La City devra s’accommoder du “hard Brexit” tant redouté
En écoutant le Premier ministre achever d’exposer sa feuille de route vers le Brexit, les institutions financières non européennes centrées à Londres ne pouvaient plus en douter : il est temps pour elles de boucler leurs valises.
Theresa May exclut que le Brexit puisse s’accompagner d’un maintien dans le marché unique. La fameuse question du passeport, capital pour la City car permettant l’accès à ce marché, est de facto tranchée.
Reste à savoir quel régime l’Union, lors de la négociation d’un traité de commerce global demandé par Londres, pourra accorder à l’industrie financière britannique. Mme May entend faire de ses intérêts et de ceux de l’automobile un cas spécial.

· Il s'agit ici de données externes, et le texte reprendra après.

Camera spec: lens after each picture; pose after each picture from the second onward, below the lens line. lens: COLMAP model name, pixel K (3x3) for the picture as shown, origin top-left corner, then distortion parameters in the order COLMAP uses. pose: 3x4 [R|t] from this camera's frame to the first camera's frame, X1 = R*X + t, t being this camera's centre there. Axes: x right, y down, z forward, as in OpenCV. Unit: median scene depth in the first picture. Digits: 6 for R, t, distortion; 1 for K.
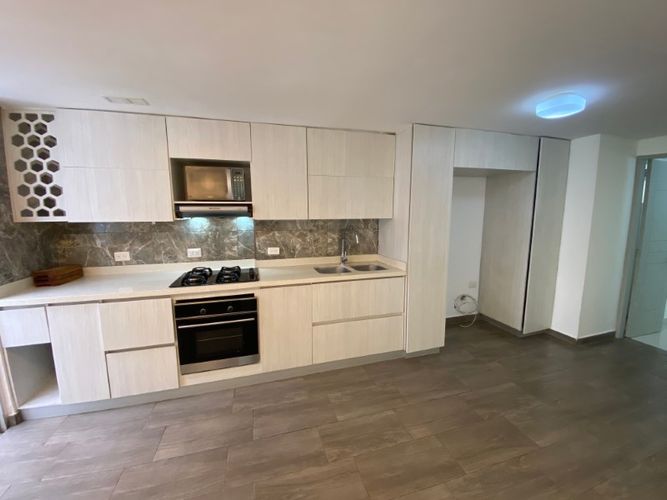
lens RADIAL K [[272.4, 0, 333.5], [0, 272.4, 250.0], [0, 0, 1]] dist [0.018789, -0.020172]
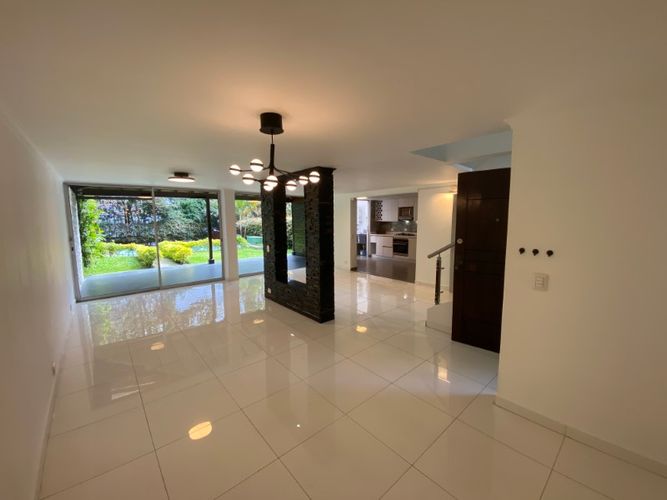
lens RADIAL K [[272.4, 0, 333.5], [0, 272.4, 250.0], [0, 0, 1]] dist [0.018789, -0.020172]
pose [[0.425322, 0.102050, -0.899270, 2.624866], [-0.113240, 0.991815, 0.058994, 0.187084], [0.897930, 0.076742, 0.433396, -1.593064]]
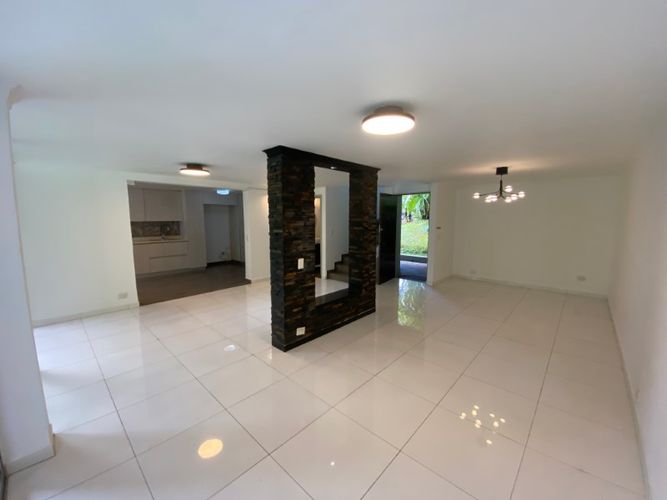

Or ce traité, crucial à tous égards, devra être bouclé en un délai express, deux ans, ratification par les 27 membres de l’Union compris. Un tel traité avec le Canada a pris 7 ans !
Comment dès lors, même prioritaire, la finance pourra-t-elle s’assurer des règles du jeu garantissant sa compétitivité ?
Coupée du marché de l’euro, dont les institutions de l’Union entendent conserver la maîtrise exclusive par souci de « souveraineté financière », elle perdra à coup sûr un atout essentiel.
Or Mme May n’a pas une main de négociation forte. Sa menace « mieux vaut pas d’accord qu’un mauvais accord » signifiant un simple retour aux règles de l’OMC serait un désastre pour un pays aussi dépendant du commerce.
Quant à son défi de muer son pays en paradis fiscal, il n’impressionne pas. Comment séduirait-il dès lors qu’il ne donnerait pas un accès privilégié au grand marché européen ?
La finance mondialisée qui fit la fortune de la City a désormais les cartes en mains pour agir. On peut parier sans risque qu’à l’été les jeux seront faits.